■ **WRITTEN TASK 1**:
In the GF100 speculation thread below, what reticle limit does ASML's Twinscan have starting at 45nm?
■ **WRITTEN TASK 2**:
Transcribe the part of the GF100 speculation thread starting at "Remember the old" and ending at "companies who couldn't.", word for word.

■ **TEXT PASSAGE**:
NVIDIA GF100 & Friends speculation

Time to crush the half rate 32-bit integer nonsense. According to the Cuda 3.0 Programming Guide, Section 5.4.1, table 5.1 32 bit integer multiplication is the same throughput as floating point mulitplication for compute 2.0 devices, i.e. Fermi. The half rate stuff is dead wrong.

As for 24 bit integer multiplication, the reason it's slower is that there's probably no dedicated instruction (after all, if you have full speed 32 bit, there's no real reason for wasting op code space to include 24 bit...) for it on 2.0 hardware, meaning that it has to be done in software, using bitmasking to ensure correctness. This adds at least one additional instruction, thus making 24 bit slower on 2.0 hardware.
 
Remember the old days when paper launches happened? Classically the reviews would go up and then you could buy cards only weeks later. Then nvidia got all enthused by "hard launches" and kicked sand in the face of those companies who couldn't.

So this is the ultimate "paper launch", they've not even got the card in the hands of testers this time. Unless reviewers have them before 26th March and reviews up they might as well go the whole hog and not send any out to the review sites and just let the websites buy them like other folk. That would save them a few dollars. Not sure if that would influence the reviews though ;)
 
Time to crush the half rate 32-bit integer nonsense. According to the Cuda 3.0 Programming Guide, Section 5.4.1, table 5.1 32 bit integer multiplication is the same throughput as floating point mulitplication for compute 2.0 devices, i.e. Fermi. The half rate stuff is dead wrong.

As for 24 bit integer multiplication, the reason it's slower is that there's probably no dedicated instruction (after all, if you have full speed 32 bit, there's no real reason for wasting op code space to include 24 bit...) for it on 2.0 hardware, meaning that it has to be done in software, using bitmasking to ensure correctness. This adds at least one additional instruction, thus making 24 bit slower on 2.0 hardware.
32-Bit Integer Multiplication
On devices of compute capability 1.x, 32-bit integer multiplication is implemented using multiple instructions as it is not natively supported. 24-bit integer multiplication is natively supported via the __mul24 intrinsic.
On devices of compute capability 2.0, however, 32-bit integer multiplication is natively supported, but 24-bit integer multiplication is not. __mul24 is therefore implemented using multiple instructions and should not be used (Section 5.4.1)
 
Time to crush the half rate 32-bit integer nonsense. According to the Cuda 3.0 Programming Guide, Section 5.4.1, table 5.1 32 bit integer multiplication is the same throughput as floating point mulitplication for compute 2.0 devices, i.e. Fermi. The half rate stuff is dead wrong.

I got it from here
dkanter said:
Integer multiplies (and multiply accumulates) are native 32-bits now, instead of 24-bits in GT200, although they execute at half speed – each pipeline can execute 8 integer multiplies per cycle.
 
Perhaps, you can tell us a more accurate number. ;)

Depends on the type of reticle used for the machines that are (presumably) supplied by ASML.

ASML allows designs up to 63.5 x 63.5mm though the final reticle size on 200mm wafers is only 18x22.5 on designs of 45nm max on the old PAS5500.

However.. for anything sub 45nm/300mm, you need ASML's Twinscan, which has a reticle limit of 26x33 starting at 45nm. That kind of machine would be just fine for anything GF100 sized. As far as I know TSMC uses ASML equipment.

■ **DATASET SECTION**:
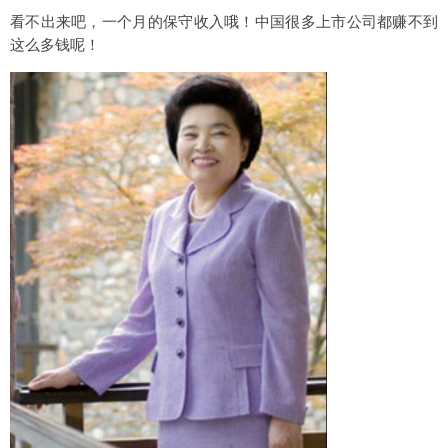
看不出来吧，一个月的保守收入哦！中国很多上市公司都赚不到
这么多钱呢！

■ **RESULT 1**:
26x33.

■ **RESULT 2**:
Remember the old days when paper launches happened? Classically the reviews would go up and then you could buy cards only weeks later. Then nvidia got all enthused by "hard launches" and kicked sand in the face of those companies who couldn't.